The night stars saw, and the moon saw,
And the moon told the sea,
And the sea told the oar,
And the oar told the sailor.

When you kissed me my lipstick was on your lips,
Who saw?
The eagle saw, and went in search
Of an equal shade of red,
And the eagle found it
On the lips of a princess.

Let’s light the lantern
And go down to the shore.
What if the waves are too big
And carry us far away?
We’ll turn ourselves both into boats,
And our hands will become the oars.”

“Sing something sad,” said Rustem Bey. “If there is too much happiness in one night, someone will give us the evil eye.”

Leyla stroked the strings, composed herself, and sang, her voice deepening with sorrow:

“As death approaches,
My only wish
Is to die in the place
Where I was born.
Life is painful,
But on it goes.”

She stopped quite suddenly, and Rustem Bey looked at her.

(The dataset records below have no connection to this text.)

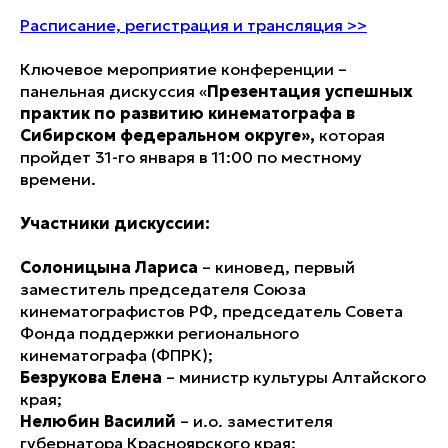
Расписание, регистрация и трансляция >>
Ключевое мероприятие конференции –
панельная дискуссия «
Презентация успешных
практик по развитию кинематографа в
Сибирском федеральном округе»,
которая
пройдет 31-го января в 11:00 по местному
времени.
Участники дискуссии:
Солоницына Лариса
– киновед, первый
заместитель председателя Союза
кинематографистов РФ, председатель Совета
Фонда поддержки регионального
кинематографа (ФПРК);
Безрукова Елена
– министр культуры Алтайского
края;
Нелюбин Василий
– и.о. заместителя
губернатора Красноярского края;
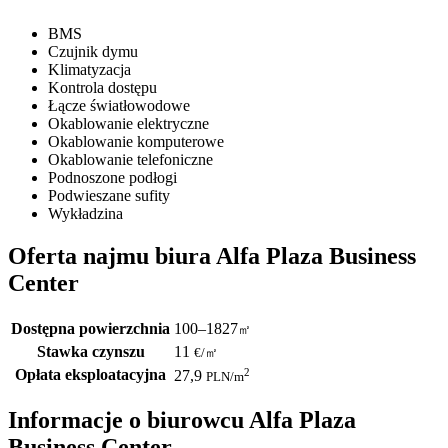
BMS
Czujnik dymu
Klimatyzacja
Kontrola dostępu
Łącze światłowodowe
Okablowanie elektryczne
Okablowanie komputerowe
Okablowanie telefoniczne
Podnoszone podłogi
Podwieszane sufity
Wykładzina
Oferta najmu biura Alfa Plaza Business
Center
Dostępna powierzchnia
100–1827
㎡
Stawka czynszu
11
€
/
㎡
Opłata eksploatacyjna
2
27,9
PLN
/m
Informacje o biurowcu Alfa Plaza
Business Center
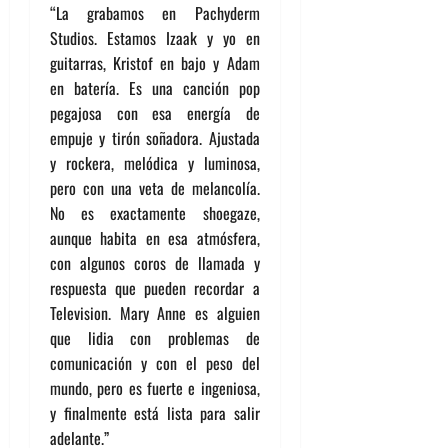
“La grabamos en Pachyderm
Studios. Estamos Izaak y yo en
guitarras, Kristof en bajo y Adam
en batería. Es una canción pop
pegajosa con esa energía de
empuje y tirón soñadora. Ajustada
y rockera, melódica y luminosa,
pero con una veta de melancolía.
No es exactamente shoegaze,
aunque habita en esa atmósfera,
con algunos coros de llamada y
respuesta que pueden recordar a
Television. Mary Anne es alguien
que lidia con problemas de
comunicación y con el peso del
mundo, pero es fuerte e ingeniosa,
y finalmente está lista para salir
adelante.”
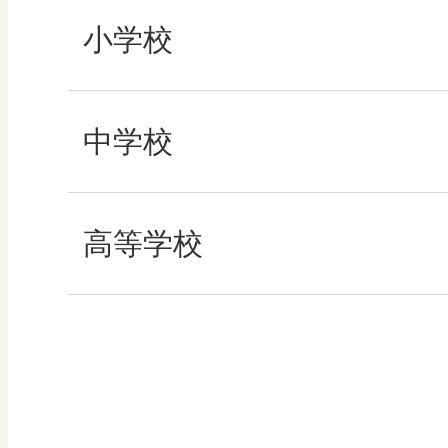
ABCシリーズ
小学校
その他の教育資料
社会
中学校
算数
社会 地理
高等学校
図画工作
社会 歴史
美術／工芸
社会 公民
道徳
情報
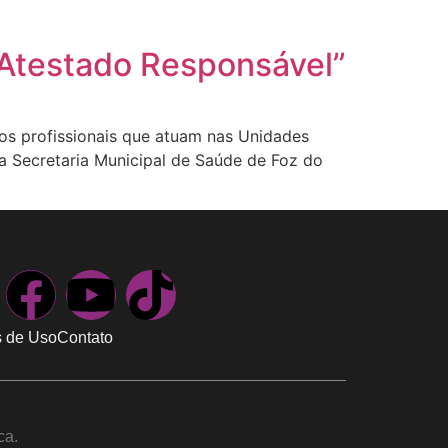
“Atestado Responsável”
os profissionais que atuam nas Unidades
 Secretaria Municipal de Saúde de Foz do
 de Uso
Contato
ca.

She smiled back, but he asked, “Why are you crying? You have tears in your eyes.”

“I can’t help it. It’s the sad song.” She wiped her eyes with the back of her sleeve, and added, “I will never again see the place where I was born.” She sang again:

“Where can I plant you, my red rose?
I fear the sailors
If it’s by the shore.
I fear the cold
If it’s out upon the mountains.
I’ll plant you by a mosque,
I’ll plant you by a church,
By a beautiful sainted tomb,
Between two apple trees,
By two bitter-orange trees,
So that all their blossom and
All their fruit will fall
On you, my red rose,
And by your root,
There will I lie asleep.”

Her warm voice, full of passion and melancholy, carried out over the town and echoed among the ruins of the Lycian tombs, where the Dog lay on a slab and listened. “Have you noticed?” said Rustem Bey. “The nightingales have stopped.”

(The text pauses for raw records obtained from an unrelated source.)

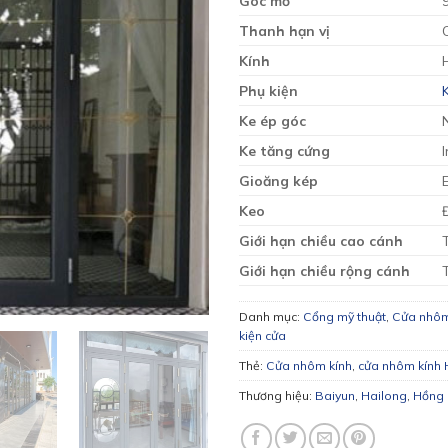
Góc mở
Thanh hạn vị
Kính
Phụ kiện
Ke ép góc
Ke tăng cứng
Gioăng kép
Keo
Giới hạn chiều cao cánh
Giới hạn chiều rộng cánh
Danh mục:
Cổng mỹ thuật
,
Cửa nhôm
kiện cửa
Thẻ:
Cửa nhôm kính
,
cửa nhôm kính 
Thương hiệu:
Baiyun
,
Hailong
,
Hồng 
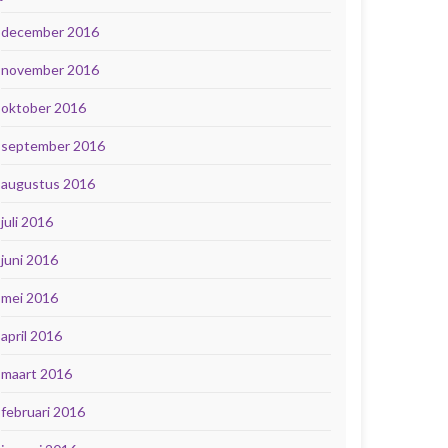
december 2016
november 2016
oktober 2016
september 2016
augustus 2016
juli 2016
juni 2016
mei 2016
april 2016
maart 2016
februari 2016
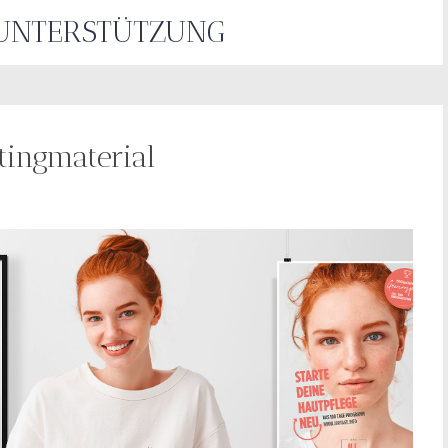
UNTERSTÜTZUNG
ingmaterial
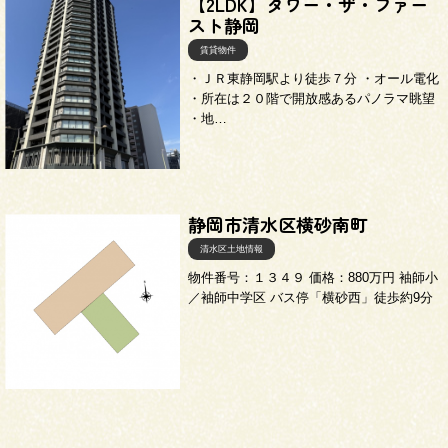
【2LDK】タワー・ザ・ファー
スト静岡
賃貸物件
・ＪＲ東静岡駅より徒歩７分 ・オール電化
・所在は２０階で開放感あるパノラマ眺望
・地…
静岡市清水区横砂南町
清水区土地情報
物件番号：１３４９ 価格：880万円 袖師小
／袖師中学区 バス停「横砂西」徒歩約9分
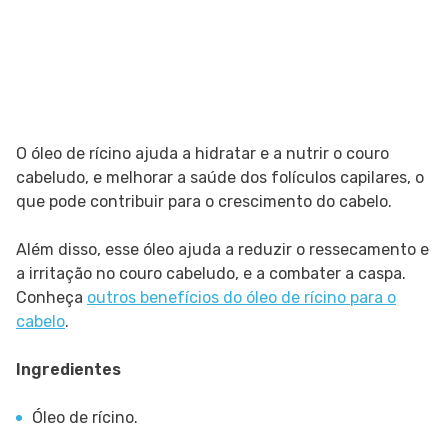
O óleo de rícino ajuda a hidratar e a nutrir o couro
cabeludo, e melhorar a saúde dos folículos capilares, o
que pode contribuir para o crescimento do cabelo.
Além disso, esse óleo ajuda a reduzir o ressecamento e
a irritação no couro cabeludo, e a combater a caspa.
Conheça
outros benefícios do óleo de rícino para o
cabelo
.
Ingredientes
Óleo de rícino.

They sat silently for a moment. Out in the town the puritanical women and rigid men, decent and narrow, good Muslims and Christians all, tutted in their little rooms and said, “I don’t know what’s happened to our

Rustem Bey. First he gets himself a whore, and then he lets her play an oud like a man, and sing. It’s a disgrace, it isn’t right, it’s not respectable, and we’ve got to sit here and listen to it, whatever is the world coming to?”

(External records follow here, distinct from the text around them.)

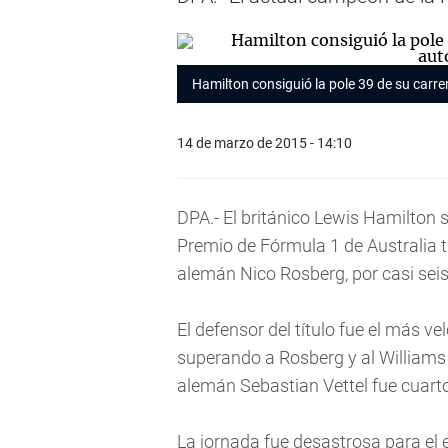
Hamilton consiguió la pole 39 de su carr
14 de marzo de 2015 - 14:10
DPA.- El británico Lewis Hamilton 
Premio de Fórmula 1 de Australia 
alemán Nico Rosberg, por casi sei
El defensor del título fue el más ve
superando a Rosberg y al Williams d
alemán Sebastian Vettel fue cuarto 
La jornada fue desastrosa para el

Leyla and Rustem Bey looked into each other’s faces obliviously. The world had become very small. Very tentatively Leyla leaned forward and placed a soft kiss on Rustem’s lips. She took up her oud and, the corners of her mouth curling upward in the slightest of smiles, sang softly, delicately, salaciously:

“My lips are sugar,
My cheeks an apple,
My breasts paradise, and
My body is a lily.
O, my lion,
I wait for you
To kiss the sugar,
To bite the apple,
To open paradise, and
Possess the lily.”

An owl hooted in the momentary silence, and Rustem Bey felt a kind of drunkenness come over him. Leyla carefully laid the oud upon a cushion. She stood up, shook her hair back, and held out her hand. “Come,” she said, “it’s time. The night is warm and good. The eagle must fly at last to his nest.”